The details of all of these diners are amazing, aren’t they? Doesn’t a bag of ice plopped in a pitcher of beer say so much in and of itself about place? I’ve only been to a couple of the diners written about this week, but I still feel like all the writers invited me into someplace and some time in their lives, and for that, I’m lucky. Katie made me see New Jersey through her eyes, and Lily made me feel seen, and Darcy made me time travel, and Ro made me nostalgic for my past life in Chicago, and Sa’iyda made me call my grandma, and Dani made me think about the friends who saw me through so much, and Nicole taught me what Loganberry tastes like, and I met Stef at Flanigan’s for real, and A.Tony unlocked my own memories of Silver Diner, and Niko made it so I’ll never look at pineapple the same way again, and shea made my mouth water for prime rib, and Yash showed me a new way to order a bloody mary extra spicy the way I like it.
None of this would have been possible without our A+ members. Hell, I wouldn’t even have this job without you, our members who support us in all of our wildest, weirdest pursuits. Thank you for being here, and I hope you get to have your favorite meal at your favorite diner sometime soon.
If I’m being honest, I wish Diner Week had never ended. I want Diner Week to be 24/7 the way my favorite diner used to be.
But while Diner Week might be over, diners are forever.
KAYLA! Diner Week was over far too soon, but it will live in my heart forever.
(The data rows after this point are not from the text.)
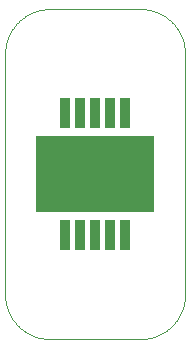
<source format=gtp>
G75*
%MOIN*%
%OFA0B0*%
%FSLAX25Y25*%
%IPPOS*%
%LPD*%
%AMOC8*
5,1,8,0,0,1.08239X$1,22.5*
%
%ADD10C,0.00394*%
%ADD11R,0.03400X0.10200*%
%ADD12R,0.39370X0.25197*%
D10*
X0008000Y0016492D02*
X0008000Y0096492D01*
X0008004Y0096854D01*
X0008018Y0097217D01*
X0008039Y0097579D01*
X0008070Y0097940D01*
X0008109Y0098300D01*
X0008157Y0098659D01*
X0008214Y0099017D01*
X0008279Y0099374D01*
X0008353Y0099729D01*
X0008436Y0100082D01*
X0008527Y0100433D01*
X0008626Y0100781D01*
X0008734Y0101127D01*
X0008850Y0101471D01*
X0008975Y0101811D01*
X0009107Y0102148D01*
X0009248Y0102482D01*
X0009397Y0102813D01*
X0009554Y0103140D01*
X0009718Y0103463D01*
X0009890Y0103782D01*
X0010070Y0104096D01*
X0010258Y0104407D01*
X0010453Y0104712D01*
X0010655Y0105013D01*
X0010865Y0105309D01*
X0011081Y0105599D01*
X0011305Y0105885D01*
X0011535Y0106165D01*
X0011772Y0106439D01*
X0012016Y0106707D01*
X0012266Y0106970D01*
X0012522Y0107226D01*
X0012785Y0107476D01*
X0013053Y0107720D01*
X0013327Y0107957D01*
X0013607Y0108187D01*
X0013893Y0108411D01*
X0014183Y0108627D01*
X0014479Y0108837D01*
X0014780Y0109039D01*
X0015085Y0109234D01*
X0015396Y0109422D01*
X0015710Y0109602D01*
X0016029Y0109774D01*
X0016352Y0109938D01*
X0016679Y0110095D01*
X0017010Y0110244D01*
X0017344Y0110385D01*
X0017681Y0110517D01*
X0018021Y0110642D01*
X0018365Y0110758D01*
X0018711Y0110866D01*
X0019059Y0110965D01*
X0019410Y0111056D01*
X0019763Y0111139D01*
X0020118Y0111213D01*
X0020475Y0111278D01*
X0020833Y0111335D01*
X0021192Y0111383D01*
X0021552Y0111422D01*
X0021913Y0111453D01*
X0022275Y0111474D01*
X0022638Y0111488D01*
X0023000Y0111492D01*
X0053000Y0111492D01*
X0053362Y0111488D01*
X0053725Y0111474D01*
X0054087Y0111453D01*
X0054448Y0111422D01*
X0054808Y0111383D01*
X0055167Y0111335D01*
X0055525Y0111278D01*
X0055882Y0111213D01*
X0056237Y0111139D01*
X0056590Y0111056D01*
X0056941Y0110965D01*
X0057289Y0110866D01*
X0057635Y0110758D01*
X0057979Y0110642D01*
X0058319Y0110517D01*
X0058656Y0110385D01*
X0058990Y0110244D01*
X0059321Y0110095D01*
X0059648Y0109938D01*
X0059971Y0109774D01*
X0060290Y0109602D01*
X0060604Y0109422D01*
X0060915Y0109234D01*
X0061220Y0109039D01*
X0061521Y0108837D01*
X0061817Y0108627D01*
X0062107Y0108411D01*
X0062393Y0108187D01*
X0062673Y0107957D01*
X0062947Y0107720D01*
X0063215Y0107476D01*
X0063478Y0107226D01*
X0063734Y0106970D01*
X0063984Y0106707D01*
X0064228Y0106439D01*
X0064465Y0106165D01*
X0064695Y0105885D01*
X0064919Y0105599D01*
X0065135Y0105309D01*
X0065345Y0105013D01*
X0065547Y0104712D01*
X0065742Y0104407D01*
X0065930Y0104096D01*
X0066110Y0103782D01*
X0066282Y0103463D01*
X0066446Y0103140D01*
X0066603Y0102813D01*
X0066752Y0102482D01*
X0066893Y0102148D01*
X0067025Y0101811D01*
X0067150Y0101471D01*
X0067266Y0101127D01*
X0067374Y0100781D01*
X0067473Y0100433D01*
X0067564Y0100082D01*
X0067647Y0099729D01*
X0067721Y0099374D01*
X0067786Y0099017D01*
X0067843Y0098659D01*
X0067891Y0098300D01*
X0067930Y0097940D01*
X0067961Y0097579D01*
X0067982Y0097217D01*
X0067996Y0096854D01*
X0068000Y0096492D01*
X0068000Y0016492D01*
X0067996Y0016130D01*
X0067982Y0015767D01*
X0067961Y0015405D01*
X0067930Y0015044D01*
X0067891Y0014684D01*
X0067843Y0014325D01*
X0067786Y0013967D01*
X0067721Y0013610D01*
X0067647Y0013255D01*
X0067564Y0012902D01*
X0067473Y0012551D01*
X0067374Y0012203D01*
X0067266Y0011857D01*
X0067150Y0011513D01*
X0067025Y0011173D01*
X0066893Y0010836D01*
X0066752Y0010502D01*
X0066603Y0010171D01*
X0066446Y0009844D01*
X0066282Y0009521D01*
X0066110Y0009202D01*
X0065930Y0008888D01*
X0065742Y0008577D01*
X0065547Y0008272D01*
X0065345Y0007971D01*
X0065135Y0007675D01*
X0064919Y0007385D01*
X0064695Y0007099D01*
X0064465Y0006819D01*
X0064228Y0006545D01*
X0063984Y0006277D01*
X0063734Y0006014D01*
X0063478Y0005758D01*
X0063215Y0005508D01*
X0062947Y0005264D01*
X0062673Y0005027D01*
X0062393Y0004797D01*
X0062107Y0004573D01*
X0061817Y0004357D01*
X0061521Y0004147D01*
X0061220Y0003945D01*
X0060915Y0003750D01*
X0060604Y0003562D01*
X0060290Y0003382D01*
X0059971Y0003210D01*
X0059648Y0003046D01*
X0059321Y0002889D01*
X0058990Y0002740D01*
X0058656Y0002599D01*
X0058319Y0002467D01*
X0057979Y0002342D01*
X0057635Y0002226D01*
X0057289Y0002118D01*
X0056941Y0002019D01*
X0056590Y0001928D01*
X0056237Y0001845D01*
X0055882Y0001771D01*
X0055525Y0001706D01*
X0055167Y0001649D01*
X0054808Y0001601D01*
X0054448Y0001562D01*
X0054087Y0001531D01*
X0053725Y0001510D01*
X0053362Y0001496D01*
X0053000Y0001492D01*
X0023000Y0001492D01*
X0022638Y0001496D01*
X0022275Y0001510D01*
X0021913Y0001531D01*
X0021552Y0001562D01*
X0021192Y0001601D01*
X0020833Y0001649D01*
X0020475Y0001706D01*
X0020118Y0001771D01*
X0019763Y0001845D01*
X0019410Y0001928D01*
X0019059Y0002019D01*
X0018711Y0002118D01*
X0018365Y0002226D01*
X0018021Y0002342D01*
X0017681Y0002467D01*
X0017344Y0002599D01*
X0017010Y0002740D01*
X0016679Y0002889D01*
X0016352Y0003046D01*
X0016029Y0003210D01*
X0015710Y0003382D01*
X0015396Y0003562D01*
X0015085Y0003750D01*
X0014780Y0003945D01*
X0014479Y0004147D01*
X0014183Y0004357D01*
X0013893Y0004573D01*
X0013607Y0004797D01*
X0013327Y0005027D01*
X0013053Y0005264D01*
X0012785Y0005508D01*
X0012522Y0005758D01*
X0012266Y0006014D01*
X0012016Y0006277D01*
X0011772Y0006545D01*
X0011535Y0006819D01*
X0011305Y0007099D01*
X0011081Y0007385D01*
X0010865Y0007675D01*
X0010655Y0007971D01*
X0010453Y0008272D01*
X0010258Y0008577D01*
X0010070Y0008888D01*
X0009890Y0009202D01*
X0009718Y0009521D01*
X0009554Y0009844D01*
X0009397Y0010171D01*
X0009248Y0010502D01*
X0009107Y0010836D01*
X0008975Y0011173D01*
X0008850Y0011513D01*
X0008734Y0011857D01*
X0008626Y0012203D01*
X0008527Y0012551D01*
X0008436Y0012902D01*
X0008353Y0013255D01*
X0008279Y0013610D01*
X0008214Y0013967D01*
X0008157Y0014325D01*
X0008109Y0014684D01*
X0008070Y0015044D01*
X0008039Y0015405D01*
X0008018Y0015767D01*
X0008004Y0016130D01*
X0008000Y0016492D01*
D11*
X0028000Y0036145D03*
X0033000Y0036145D03*
X0038000Y0036145D03*
X0043000Y0036145D03*
X0048000Y0036145D03*
X0048000Y0076840D03*
X0043000Y0076840D03*
X0038000Y0076840D03*
X0033000Y0076840D03*
X0028000Y0076840D03*
D12*
X0038000Y0056492D03*
M02*

</source>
Thank you <3
Thank you for the “story behind the story” on diner week. I loved getting to know some of the new AS writers better, so thank you all for that.
I really really loved this series, thank you so much!
same time same place next year? <3
I have loved all your previous food-themed writing but this series is my new favorite! Such a fantastic range of work, and all of it delicious and nourishing. It was especially great to see more of the newer folks. And those incredible illustrations! Diner surrealism is perfect and I kinda wish I could get some prints to put on my wall. Thank you for putting so much care into this, and for sharing this behind the scenes look at the process.
Also I really really want to go to a diner now!!